Addressing for the first time whether an architectural drawing may receive copyright protection even if it lacks the level of detail required for architectural works under the 1990 Architectural Works Copyright Protection Act (AWCPA), the U.S. Court of Appeals for the Second Circuit held that such architectural drawings may still be protected as “pictorial, graphic, [or] sculptural works” under 17 U.S.C.§ 102(a)(5) of the 1976 Copyright Act. Scholz Desig. v. Sard Custom Homes,  Case No.11-3298 (2d Cir., Aug. 15, 2012) (Sack, J.).

In order to qualify for copyright protection under §102(a)(5), a work must be independent and original, possessing “at least some minimal degree of creativity.” Feist Publ'ns, Inc. v. Rural Tel. Serv. Co. (Supr. Ct., 1991). Historically, however, the scope of an architect’s copyright protection was quite limited.  For example, architectural structures depicted in the drawings did not receive copyright protection—only the architectural drawings themselves were protected.  This changed in 1990 when Congress created an additional form of copyright protection for the architectural structure (“architectural works”) depicted in the drawings, provided that the drawings are sufficiently detailed to allow for construction.

The district court held that an architectural drawing under § 102(a)(5), even as a pictorial work, required a certain level of detail to receive copyright protection.  Here, the district court found that the conceptual nature of the architect’s drawings lacked sufficient details and no copyright protection was provided.  As a result, the district court dismissed, inter alia, the claims of copyright infringement which stemmed from the defendants’ alleged use of the architectural drawings in various marketing materials.  Scholz appealed.
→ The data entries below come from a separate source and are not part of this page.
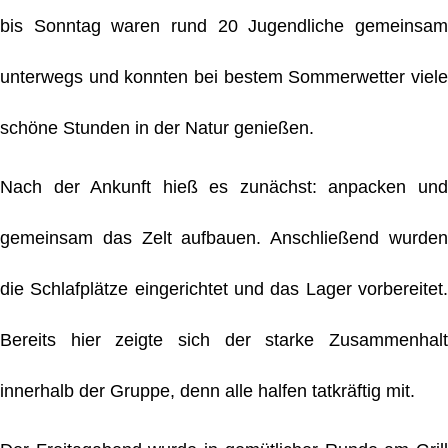
bis Sonntag waren rund 20 Jugendliche gemeinsam
unterwegs und konnten bei bestem Sommerwetter viele
schöne Stunden in der Natur genießen.
Nach der Ankunft hieß es zunächst: anpacken und
gemeinsam das Zelt aufbauen. Anschließend wurden
die Schlafplätze eingerichtet und das Lager vorbereitet.
Bereits hier zeigte sich der starke Zusammenhalt
innerhalb der Gruppe, denn alle halfen tatkräftig mit.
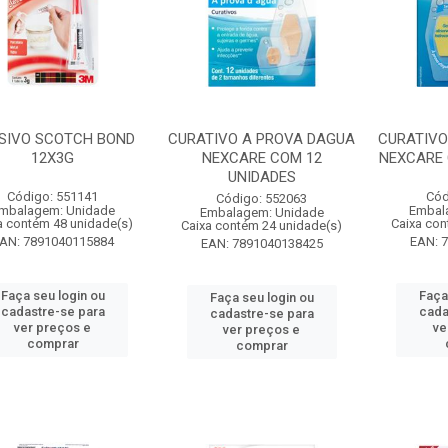
SIVO SCOTCH BOND
CURATIVO A PROVA DAGUA
CURATIVO
12X3G
NEXCARE COM 12
NEXCARE 
UNIDADES
Código: 551141
Cód
Código: 552063
mbalagem: Unidade
Embal
Embalagem: Unidade
a contém 48 unidade(s)
Caixa con
Caixa contém 24 unidade(s)
AN: 7891040115884
EAN: 
EAN: 7891040138425
Faça seu login ou
Faça
Faça seu login ou
cadastre-se para
cada
cadastre-se para
ver preços e
ve
ver preços e
comprar
comprar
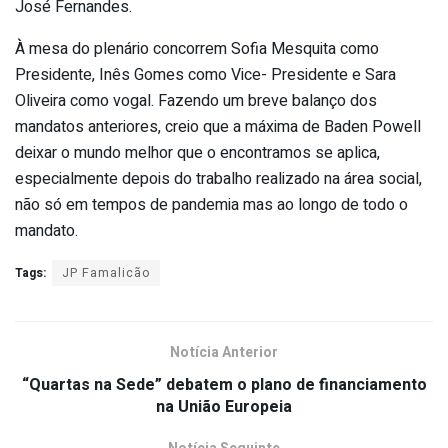
José Fernandes.
À mesa do plenário concorrem Sofia Mesquita como
Presidente, Inês Gomes como Vice- Presidente e Sara
Oliveira como vogal. Fazendo um breve balanço dos
mandatos anteriores, creio que a máxima de Baden Powell
deixar o mundo melhor que o encontramos se aplica,
especialmente depois do trabalho realizado na área social,
não só em tempos de pandemia mas ao longo de todo o
mandato.
Tags:
JP Famalicão
Notícia Anterior
“Quartas na Sede” debatem o plano de financiamento
na União Europeia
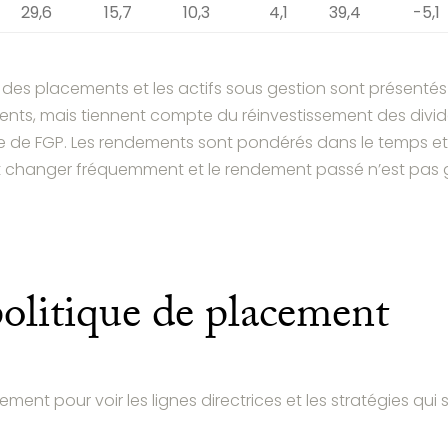
29,6
15,7
10,3
4,1
39,4
-5,1
s des placements et les actifs sous gestion sont présenté
ements, mais tiennent compte du réinvestissement des di
de FGP. Les rendements sont pondérés dans le temps et 
t changer fréquemment et le rendement passé n’est pas ga
politique de placement
ment pour voir les lignes directrices et les stratégies qu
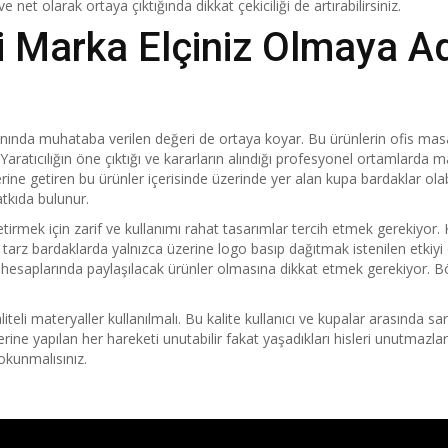
 net olarak ortaya çıktığında dikkat çekiciliği de artırabilirsiniz.
i Marka Elçiniz Olmaya A
nında muhataba verilen değeri de ortaya koyar. Bu ürünlerin ofis ma
Yaratıcılığın öne çıktığı ve kararların alındığı profesyonel ortamlarda
rine getiren bu ürünler içerisinde üzerinde yer alan kupa bardaklar olabi
tkıda bulunur.
etirmek için zarif ve kullanımı rahat tasarımlar tercih etmek gerekiyor. K
tarz bardaklarda yalnızca üzerine logo basıp dağıtmak istenilen etkiy
esaplarında paylaşılacak ürünler olmasına dikkat etmek gerekiyor. Bö
li materyaller kullanılmalı. Bu kalite kullanıcı ve kupalar arasında sar
lerine yapılan her hareketi unutabilir fakat yaşadıkları hisleri unutmazl
dokunmalısınız.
The 2d Circuit reversed, explaining that notwithstanding that the drawings were architectural, nothing more was required for copyright protection as a pictorial work. The court suggested that the district court had confused the requirements for protection under § 102(a)(5) with that under § 102(a)(8).

The 2d Circuit explained that there is a particular level of detail required, even for architectural drawings, under § 102(a)(5).  Further, even if an architect’s expression fails to meet the level of detail required under § 102(a)(8) of the AWCPA, that does not preclude or deprive the architect of general copyright protection under § 102(a)(5).  Since the copyright owner is not alleging infringement under the AWCPA, but rather, under the pre-existing copyright provisions for pictorial works, all that is required for copyright protection of the drawing is an author’s independent creation, originality and a modicum of creativity.

Practice Note:  Although a detailed architectural schematic may result in two separate copyrights—one for the architectural drawings and the other for the architectural works depicted in the drawings—both copyrights must be registered separately. 37 C.F.R. § 202.11(c)(4).